# Your instructions
Continue the passage on orchestrating Mussorgsky's Pictures at an Exhibition, picking up after its last sentence.

— START Excerpted text —

I’ve read various accounts of Mussorgsky possibly being overweight and/or possessing a limp. This is supposedly the rationale behind the promenades written in irregular measures, vacillating between 5/4 and 6/4. One can imagine the composer shuffling through the exhibit of hundreds of Viktor Hartmann works at the Academy of Fine Arts in St. Petersburg in 1874.

The first orchestration of the piano suite, which had its premiere in 1891, was by composer and conductor Mikhail Tushmalov, a student of Rimsky-Korsakov. The Ravel orchestration, on a commission by Serge Koussevitzky, was completed in 1922. Tushmalov’s orchestration omitted movements 1 (Gnomus), 3 (Tuileries), and 4 (Bydlo) as well as all but the first promenade. The Ravel stays much truer to the original, although it does omit the promenade between movement 6 (Samuel Goldenberg and Schmuÿle) and movement 7 (Limoges) as well as a few very minor details.


Example 1. Modest Mussorgsky: Pictures an at Exhibition, Promenade 1
Byron Janis, Mercury Living Presence

Examining the process of orchestration will shed some light on the creative requirements. Imagine being handed the piano piece in Example 1. These are the first few bars of the first Promenade movement in Pictures at an Exhibition. The first two measures contain a single melody constrained within the treble staff. The next two measures repeat the same melody with added harmony.

— END Excerpted text —
— START Records —

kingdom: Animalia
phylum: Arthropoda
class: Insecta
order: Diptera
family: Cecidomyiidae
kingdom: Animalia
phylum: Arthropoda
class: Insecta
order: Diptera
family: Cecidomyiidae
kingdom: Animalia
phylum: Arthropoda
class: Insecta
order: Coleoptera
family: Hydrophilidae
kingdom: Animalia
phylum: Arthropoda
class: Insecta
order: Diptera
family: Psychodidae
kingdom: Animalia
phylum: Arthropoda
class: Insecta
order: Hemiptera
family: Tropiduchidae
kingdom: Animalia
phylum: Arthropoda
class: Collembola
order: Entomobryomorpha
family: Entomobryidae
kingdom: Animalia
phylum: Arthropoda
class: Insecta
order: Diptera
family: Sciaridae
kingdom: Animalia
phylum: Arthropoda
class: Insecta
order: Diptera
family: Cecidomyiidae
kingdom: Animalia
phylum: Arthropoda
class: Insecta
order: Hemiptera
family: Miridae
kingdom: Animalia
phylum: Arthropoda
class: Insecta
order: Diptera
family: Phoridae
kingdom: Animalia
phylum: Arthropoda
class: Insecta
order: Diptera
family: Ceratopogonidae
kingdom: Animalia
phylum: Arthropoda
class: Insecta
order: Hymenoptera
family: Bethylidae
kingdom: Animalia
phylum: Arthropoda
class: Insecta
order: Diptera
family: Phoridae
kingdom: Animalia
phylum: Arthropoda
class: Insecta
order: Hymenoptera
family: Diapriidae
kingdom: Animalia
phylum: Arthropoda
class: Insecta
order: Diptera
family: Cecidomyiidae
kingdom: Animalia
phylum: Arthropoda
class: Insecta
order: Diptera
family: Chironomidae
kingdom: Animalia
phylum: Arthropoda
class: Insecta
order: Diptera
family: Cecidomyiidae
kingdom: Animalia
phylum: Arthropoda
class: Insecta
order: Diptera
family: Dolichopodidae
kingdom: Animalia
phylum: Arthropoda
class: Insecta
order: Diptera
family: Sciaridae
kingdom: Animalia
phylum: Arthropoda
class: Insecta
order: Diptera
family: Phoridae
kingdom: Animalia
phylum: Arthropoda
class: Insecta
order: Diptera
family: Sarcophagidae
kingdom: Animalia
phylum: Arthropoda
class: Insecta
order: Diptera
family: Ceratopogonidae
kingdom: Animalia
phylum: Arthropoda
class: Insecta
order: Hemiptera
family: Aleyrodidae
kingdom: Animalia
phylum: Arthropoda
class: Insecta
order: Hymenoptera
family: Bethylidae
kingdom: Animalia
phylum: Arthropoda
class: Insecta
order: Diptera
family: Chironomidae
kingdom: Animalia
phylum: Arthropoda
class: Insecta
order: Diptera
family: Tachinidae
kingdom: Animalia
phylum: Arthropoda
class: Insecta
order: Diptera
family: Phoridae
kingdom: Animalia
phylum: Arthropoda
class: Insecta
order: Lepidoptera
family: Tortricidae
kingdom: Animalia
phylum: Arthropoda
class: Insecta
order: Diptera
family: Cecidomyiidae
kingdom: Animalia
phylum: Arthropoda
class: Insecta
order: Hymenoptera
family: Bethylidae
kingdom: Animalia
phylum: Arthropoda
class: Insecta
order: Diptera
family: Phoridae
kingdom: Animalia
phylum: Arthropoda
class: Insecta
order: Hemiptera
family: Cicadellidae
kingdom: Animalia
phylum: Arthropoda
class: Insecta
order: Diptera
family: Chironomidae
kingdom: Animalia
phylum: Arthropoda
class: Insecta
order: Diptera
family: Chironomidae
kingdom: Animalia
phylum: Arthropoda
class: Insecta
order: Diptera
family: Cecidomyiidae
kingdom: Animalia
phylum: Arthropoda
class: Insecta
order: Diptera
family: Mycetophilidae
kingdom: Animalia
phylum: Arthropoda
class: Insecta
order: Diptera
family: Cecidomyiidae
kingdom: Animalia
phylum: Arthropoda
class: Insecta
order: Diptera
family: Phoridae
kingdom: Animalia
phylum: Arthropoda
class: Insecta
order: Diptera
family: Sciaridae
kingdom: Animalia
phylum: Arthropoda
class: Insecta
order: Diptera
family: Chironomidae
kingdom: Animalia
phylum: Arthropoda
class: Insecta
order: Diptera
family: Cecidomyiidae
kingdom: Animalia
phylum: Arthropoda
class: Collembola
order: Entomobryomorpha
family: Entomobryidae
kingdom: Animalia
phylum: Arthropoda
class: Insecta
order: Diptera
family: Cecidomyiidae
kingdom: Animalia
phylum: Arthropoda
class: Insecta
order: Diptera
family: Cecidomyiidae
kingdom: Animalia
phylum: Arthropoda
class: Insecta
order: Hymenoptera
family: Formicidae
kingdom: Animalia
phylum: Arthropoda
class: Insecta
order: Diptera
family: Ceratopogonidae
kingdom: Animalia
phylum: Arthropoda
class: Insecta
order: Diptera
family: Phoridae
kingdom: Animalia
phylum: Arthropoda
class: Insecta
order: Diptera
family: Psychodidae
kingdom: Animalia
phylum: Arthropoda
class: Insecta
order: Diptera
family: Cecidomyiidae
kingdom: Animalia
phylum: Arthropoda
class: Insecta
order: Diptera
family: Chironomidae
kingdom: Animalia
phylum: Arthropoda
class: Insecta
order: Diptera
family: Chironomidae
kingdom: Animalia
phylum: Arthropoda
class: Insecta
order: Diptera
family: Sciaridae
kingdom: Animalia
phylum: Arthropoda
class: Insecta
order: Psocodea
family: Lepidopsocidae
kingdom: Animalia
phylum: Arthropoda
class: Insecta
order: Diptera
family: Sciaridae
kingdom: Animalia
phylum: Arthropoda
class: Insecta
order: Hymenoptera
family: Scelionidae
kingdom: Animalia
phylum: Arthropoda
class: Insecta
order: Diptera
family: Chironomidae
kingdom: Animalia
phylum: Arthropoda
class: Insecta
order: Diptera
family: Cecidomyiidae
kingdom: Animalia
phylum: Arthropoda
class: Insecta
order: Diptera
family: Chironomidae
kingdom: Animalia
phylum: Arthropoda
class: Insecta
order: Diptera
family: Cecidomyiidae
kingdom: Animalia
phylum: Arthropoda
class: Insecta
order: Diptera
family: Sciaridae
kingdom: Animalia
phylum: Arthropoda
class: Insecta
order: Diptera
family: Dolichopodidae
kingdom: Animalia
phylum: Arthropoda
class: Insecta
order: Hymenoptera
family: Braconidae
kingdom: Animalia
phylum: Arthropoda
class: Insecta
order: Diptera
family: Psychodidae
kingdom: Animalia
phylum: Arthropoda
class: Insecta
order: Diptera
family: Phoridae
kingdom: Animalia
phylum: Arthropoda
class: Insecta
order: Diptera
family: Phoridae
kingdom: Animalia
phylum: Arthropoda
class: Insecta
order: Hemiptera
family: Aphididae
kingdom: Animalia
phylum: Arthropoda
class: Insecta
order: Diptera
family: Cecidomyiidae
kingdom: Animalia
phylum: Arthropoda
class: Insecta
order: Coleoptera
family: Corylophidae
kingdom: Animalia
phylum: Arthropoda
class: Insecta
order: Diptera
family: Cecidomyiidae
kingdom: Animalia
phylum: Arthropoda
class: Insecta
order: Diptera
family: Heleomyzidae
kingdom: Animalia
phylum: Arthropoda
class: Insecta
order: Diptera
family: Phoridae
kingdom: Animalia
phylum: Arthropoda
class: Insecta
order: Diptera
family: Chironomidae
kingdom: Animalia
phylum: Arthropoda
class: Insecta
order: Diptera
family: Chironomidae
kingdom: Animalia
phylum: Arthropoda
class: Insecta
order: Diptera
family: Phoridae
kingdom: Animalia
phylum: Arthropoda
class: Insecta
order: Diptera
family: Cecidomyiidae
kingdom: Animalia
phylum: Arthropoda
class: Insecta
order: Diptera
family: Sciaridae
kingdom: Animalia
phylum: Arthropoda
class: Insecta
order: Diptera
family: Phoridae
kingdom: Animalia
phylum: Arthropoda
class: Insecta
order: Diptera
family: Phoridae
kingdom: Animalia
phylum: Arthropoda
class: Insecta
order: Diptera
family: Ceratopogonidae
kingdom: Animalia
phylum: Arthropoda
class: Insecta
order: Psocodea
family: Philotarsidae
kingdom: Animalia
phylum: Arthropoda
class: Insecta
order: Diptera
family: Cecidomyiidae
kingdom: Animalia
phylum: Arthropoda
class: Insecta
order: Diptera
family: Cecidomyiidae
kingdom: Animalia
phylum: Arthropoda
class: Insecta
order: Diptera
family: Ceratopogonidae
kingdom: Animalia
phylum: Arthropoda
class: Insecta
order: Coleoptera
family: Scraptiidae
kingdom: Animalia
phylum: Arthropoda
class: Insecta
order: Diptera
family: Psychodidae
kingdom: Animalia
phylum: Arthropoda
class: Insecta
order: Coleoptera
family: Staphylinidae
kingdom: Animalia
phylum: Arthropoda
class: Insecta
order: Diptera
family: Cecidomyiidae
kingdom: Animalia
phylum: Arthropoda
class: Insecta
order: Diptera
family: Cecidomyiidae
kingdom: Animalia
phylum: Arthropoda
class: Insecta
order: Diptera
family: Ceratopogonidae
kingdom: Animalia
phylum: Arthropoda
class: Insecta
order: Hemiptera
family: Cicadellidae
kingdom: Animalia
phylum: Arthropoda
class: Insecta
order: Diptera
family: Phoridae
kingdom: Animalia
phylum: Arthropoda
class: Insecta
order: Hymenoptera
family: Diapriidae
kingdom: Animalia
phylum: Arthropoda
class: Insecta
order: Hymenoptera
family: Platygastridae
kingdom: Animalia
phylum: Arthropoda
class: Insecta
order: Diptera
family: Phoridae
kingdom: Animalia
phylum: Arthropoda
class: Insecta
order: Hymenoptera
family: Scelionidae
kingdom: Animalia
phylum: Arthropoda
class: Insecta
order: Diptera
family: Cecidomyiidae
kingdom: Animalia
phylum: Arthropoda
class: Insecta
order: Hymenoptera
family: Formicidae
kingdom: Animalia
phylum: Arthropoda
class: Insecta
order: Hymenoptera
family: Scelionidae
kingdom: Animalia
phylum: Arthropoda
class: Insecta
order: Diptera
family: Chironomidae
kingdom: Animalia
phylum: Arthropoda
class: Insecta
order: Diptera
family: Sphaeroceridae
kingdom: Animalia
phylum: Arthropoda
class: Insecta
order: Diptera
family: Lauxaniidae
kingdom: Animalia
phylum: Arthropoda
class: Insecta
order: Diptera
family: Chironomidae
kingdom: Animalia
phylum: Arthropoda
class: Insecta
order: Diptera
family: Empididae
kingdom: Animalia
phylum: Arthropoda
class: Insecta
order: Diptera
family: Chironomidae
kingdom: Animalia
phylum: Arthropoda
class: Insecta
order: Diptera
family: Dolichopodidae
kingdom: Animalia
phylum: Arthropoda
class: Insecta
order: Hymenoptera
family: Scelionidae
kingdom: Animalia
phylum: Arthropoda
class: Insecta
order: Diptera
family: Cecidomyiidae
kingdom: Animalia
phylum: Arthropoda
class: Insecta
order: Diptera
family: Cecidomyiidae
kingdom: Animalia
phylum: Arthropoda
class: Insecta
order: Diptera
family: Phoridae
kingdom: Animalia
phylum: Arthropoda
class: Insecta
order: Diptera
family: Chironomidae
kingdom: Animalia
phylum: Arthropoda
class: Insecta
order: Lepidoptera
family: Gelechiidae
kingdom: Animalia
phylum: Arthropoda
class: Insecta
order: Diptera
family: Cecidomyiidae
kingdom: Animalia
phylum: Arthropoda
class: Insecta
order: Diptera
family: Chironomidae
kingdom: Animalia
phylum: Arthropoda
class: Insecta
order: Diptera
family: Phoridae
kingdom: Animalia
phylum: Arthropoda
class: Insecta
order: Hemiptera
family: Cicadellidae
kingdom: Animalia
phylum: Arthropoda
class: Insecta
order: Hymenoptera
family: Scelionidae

— END Records —

# Exercise output
Here, the orchestrator might ask: What would the composer do? Is there one thing or are there multiple things that the composer would have done if he were not limited to two hands on the piano?

Asking these questions, borders on the art of arranging. It may even border on sacrilege depending on your view of a composition. Is it set in stone? Or, can the orchestrator take liberties with the original work? Conductors surely have their say in how a piece is performed. And, in addition to all the real-time modifications a conductor makes during a performance, he or she has been known to change proactively phrasing, bowing, and even instrumentation itself.

Given the familiarity that many listeners have with the Ravel version, it might be difficult to hear any other orchestration. Before reviewing Ravel’s version from the early 1920s, take a look at the Tushmalov orchestration. It opens with the clarinets and violins along with the bassoons and violas and cellos in octaves. This is a consistent and traditional approach. It was orchestrated a half-century before the Ravel, at a time when brass world was still shifting to valves. And if the instruments had mostly completed the transition, the instrumentalists had not. The composer/orchestrator could rarely be sure that the performance of a difficult, chromatic trumpet or horn part would sound as effortless as he or she might have wished.

When writing for the piano there is no way to double a melody at the unison. This can, of course, be done on the harp, most organs, and some other keyboard instruments. What this means for the composer is that, other than writing forte, there are few other options available when a melody like the one in the first two measures arises. Therefore, the natural tendency when writing for piano is to write a melody in one or more octaves. It makes for a louder sound with richer overtones.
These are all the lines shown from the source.